The Red Cross tells those who are sick or have recently received tattoos or piercings not to donate blood, both to protect the health of donors and to lessen the risk of transmitting diseases to recipients.
But in her e-mail sent last Tuesday to about 170 members of Gamma Phi Beta, Key wrote: "I dont care if you got a tattoo last week LIE. I dont care if you have a cold. Suck it up. We all do. LIE. Recent peircings? LIE."
Donors who have second thoughts at the donation site can discreetly attach a sticker to a health questionnaire, indicating their blood shouldn't be used. These donations are destroyed, said Jim Williams, a St. Louis-based Red Cross spokesman.
Range of penalties
Scroggs said Key, a sophomore from St. Louis, is being investigated for possible discipline for violating campus conduct standards. Those standards include a ban on "conduct which threatens or endangers the health or safety of any person." Punishment can range from a letter of reprimand up to suspension or expulsion, she said.
Scroggs and Williams of the Red Cross said there was no way to know whether any students followed Key's directions.
Key declined to comment Tuesday.
Shannon Wisniewski, president of the sorority chapter, said Key had "expressed extreme remorse to all chapter members." She said the chapter was weighing sorority discipline for Key.
The Missouri event collected 3,366 units of blood, Williams said, of which about 100 units were marked with stickers saying they shouldn't be used. Those units were destroyed. He said that is a bit lower than the usual percentage of blood drive donations marked with stickers.

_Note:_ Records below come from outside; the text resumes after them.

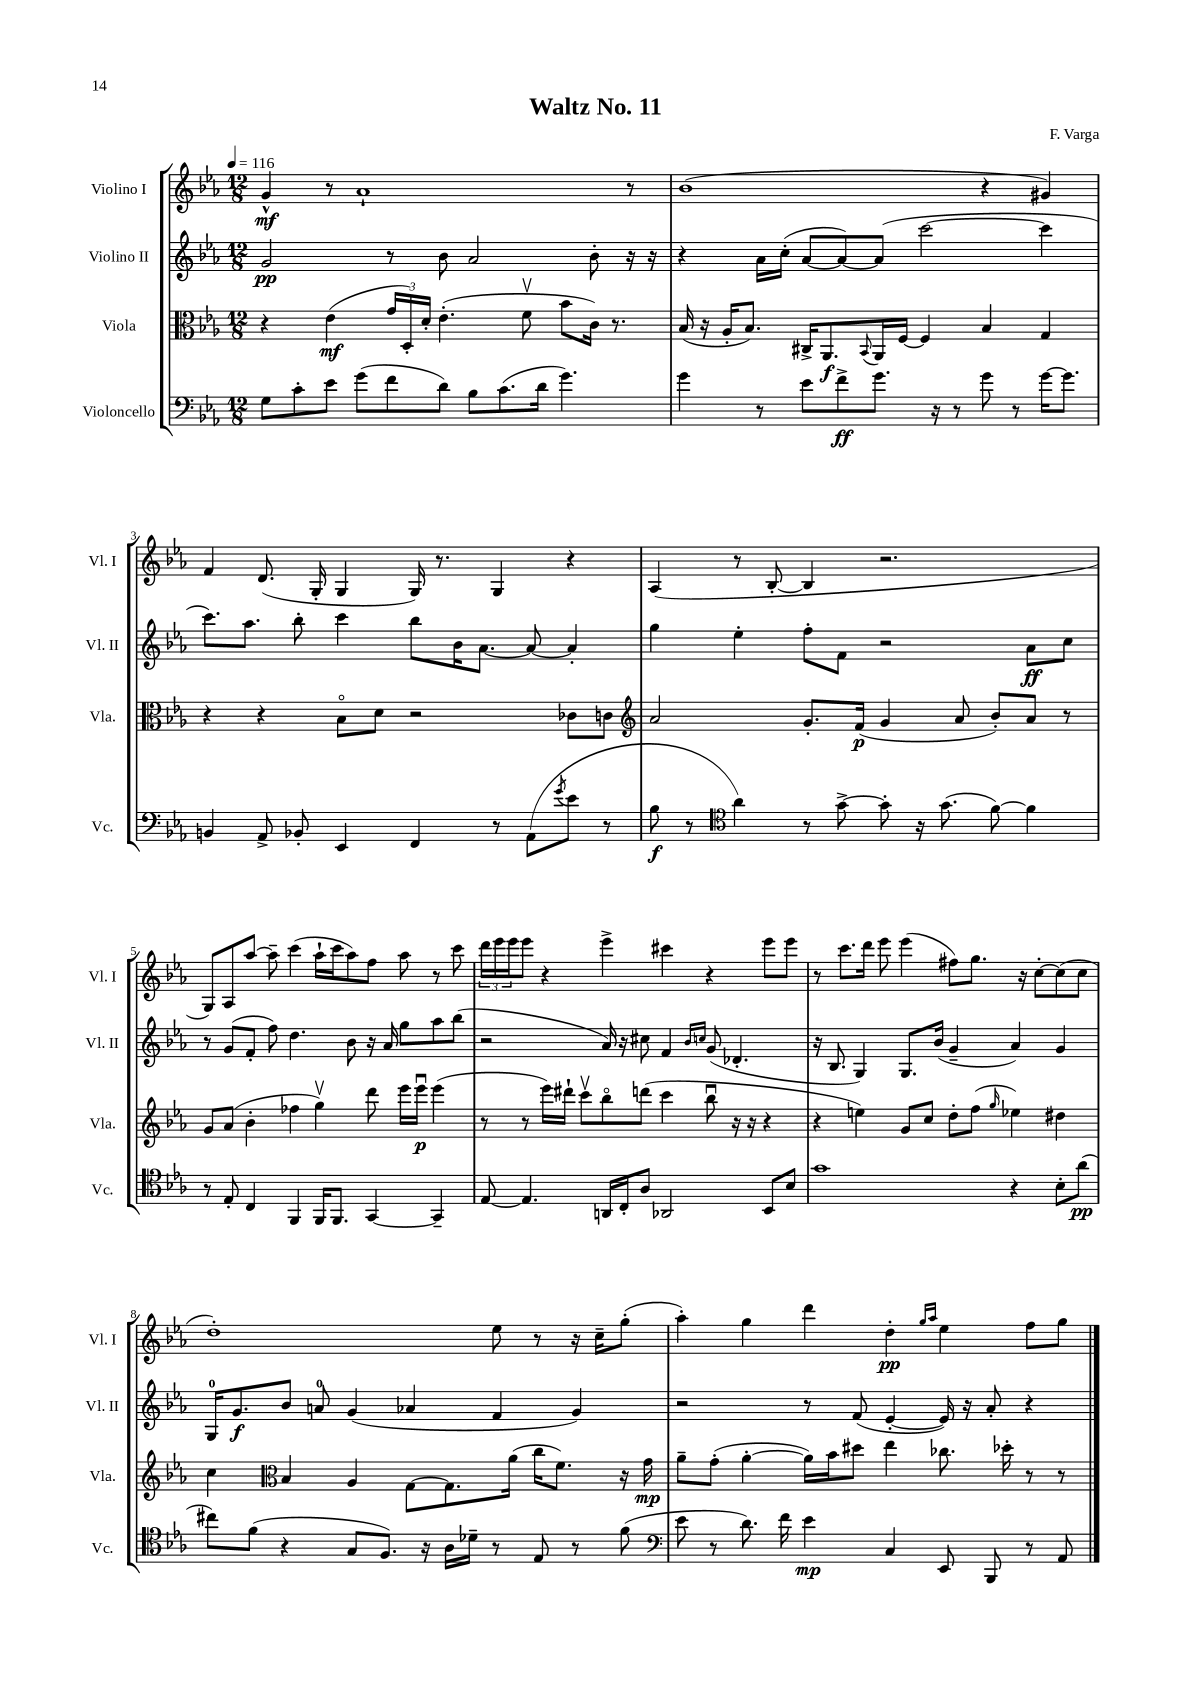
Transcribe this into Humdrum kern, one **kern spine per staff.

**kern	**kern	**kern	**kern
*staff4	*staff3	*staff2	*staff1
*clefF4	*clefC3	*clefG2	*clefG2
*k[b-e-a-]	*k[b-e-a-]	*k[b-e-a-]	*k[b-e-a-]
*M12/8	*M12/8	*M12/8	*M12/8
*MM116	*MM116	*MM116	*MM116
8G	4r	2g	4g^^
8c'	.	.	.
8e-	(4e-	.	8r
(8g	.	.	1a-`
8f	24g	8r	.
.	24D')	.	.
.	24d'	.	.
8d)	(4.e-'	8b-	.
8B-	.	2a-	.
(8.c	.	.	.
.	8fv	.	.
16d	.	.	.
4.g)	8b-	.	.
.	16c)	8b-'	.
.	8.r	.	.
.	.	16r	8r
.	.	16r	.
=	=	=	=
4g	(16B-	4r	(1b-
.	16r	.	.
.	16A-'	.	.
.	8.B-)	.	.
8r	.	16a-	.
.	.	(16cc'	.
8e-	16C#^	[8a-	.
.	8.AA-	.	.
8f^	.	8a-_)	.
.	8qqBB-	.	.
8.g	16AA-	(8a-]	.
.	[16F	.	.
.	4F]	[2ccc	.
16r	.	.	.
8r	.	.	.
8g	4B-	.	4r
8r	.	.	.
[16g	4G	4ccc]	4g#)
8.g]	.	.	.
=	=	=	=
4BB	4r	8.ccc)	4f
.	.	8.aa-	.
8AA-^	4r	.	(8.d
8BB-'	.	8bb-'	.
.	.	.	16G'
4EE-	8B-o	4ccc	4G
.	8d	.	.
4FF	2r	8bb-	16G)
.	.	.	8.r
.	.	16b-	.
.	.	[8.a-	.
8r	.	.	4G
(8AA-	.	8a-_	.
8qg	.	.	.
8e-	8c-	4a-']	4r
8r	8c	.	.
=	=	=	=
*	*clefG2	*	*
8B-	2a-	4gg	(4A-
8r	.	.	.
*clefC4	*	*	*
4a-)	.	4ee-'	8r
.	.	.	[8B-'
8r	8.g'	8ff'	4B-]
[8g^	.	8f	.
.	(16f	.	.
8g']	4g	2r	2.r
16r	.	.	.
(8.g	.	.	.
.	8a-	.	.
[8f)	8b-')	.	.
4f]	8a-	8a-	.
.	8r	8cc	.
=	=	=	=
8r	8g	8r	8G)
8E-'	(8a-	(8g	8A-
4C	4b-'	8f'	[8aa-
.	.	8ff)	8aa-~]
4FF	4ff-	4.dd	(4ccc
16FF	4ggv)	.	16aa-`
8.FF	.	.	16ccc
.	.	8b-	8aa-)
[4GG	8ddd	16r	8ff
.	.	16a-	.
.	16eee-	8gg	8aa-
.	16eee-u	.	.
4GG~]	(4eee-	8aa-	8r
.	.	(8bb-	8ccc
=	=	=	=
[8E-	8r	2r	24ddd
.	.	.	24eee-
.	.	.	24eee-
4.E-]	8r	.	8eee-
.	16eee-)	.	4r
.	16ddd#`	.	.
.	8cccv	.	.
16AA	8bb-o	16a-)	4eee-^
16C'	.	16r	.
8A-	(8ddd	8cc#	.
2AA-	4ccc	4f	4ccc#
.	.	16qqb-	.
.	.	16qqcc	.
.	8bb-u	(8g	4r
.	16r	4.d-'	.
.	16r	.	.
8BB-	4r	.	8eee-
8B-	.	.	8eee-
=	=	=	=
1g	4r	16r	8r
.	.	8.B-	.
.	.	.	8.ccc
.	4ee)	4G)	.
.	.	.	16ddd
.	.	.	8eee-
.	8g	8.G	(4eee-
.	8cc	.	.
.	.	(16b-	.
.	8dd'	4g~	8ff#)
.	(8ff	.	8.gg
.	16qqgg	.	.
4r	4ee-)	4a-)	.
.	.	.	16r
.	.	.	[8cc'
8B-'	4dd#	4g	(8cc]
(8a-	.	.	8cc
=	=	=	=
8cc#)	4cc	16G	1dd')
.	.	8.g	.
(8f	.	.	.
*	*clefC3	*	*
4r	4B-	8b-	.
.	.	8a	.
8G	4A-	(4g	.
8.F)	.	.	.
.	[8G	4a-	.
16r	.	.	.
16A-	8.G]	.	.
16d-~	.	.	.
8r	.	4f	8ee-
.	(16a-	.	.
8E-	16cc	.	8r
.	8.f)	.	.
8r	.	4g)	16r
.	.	.	16cc~
(8f	16r	.	(8gg'
.	16g	.	.
=	=	=	=
*clefF4	*	*	*
8e-	8a-~	2r	4aa-')
8r	(8g'	.	.
8.d)	[4a-'	.	4gg
16f	.	.	.
4e-	16a-])	8r	4ddd
.	16b-	.	.
.	8dd#	(8f	.
4C	4ee-	[4e-'	4dd'
.	.	.	16qqgg
.	.	.	16qqaa-
8EE-	8.cc-	16e-])	4ee-
.	.	16r	.
8BBB-	.	8a-'	.
.	16dd-'	.	.
8r	8r	4r	8ff
8AA-	8r	.	8gg
==	==	==	==
*-	*-	*-	*-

On a single day in 1999, the campus drive took in 3,156 units of blood -- enough to earn recognition from the Guinness Book of Records as the largest single-site, single-day blood collection.
Williams praised the university as a "wonderful partner" in the blood drive and said the joint effort would certainly continue, "although we perhaps will do more education for the students about simply asking someone to substitute for them" as donors, to avoid pressure.
"My comfort level with the blood collected at Columbia is extremely high," Williams said.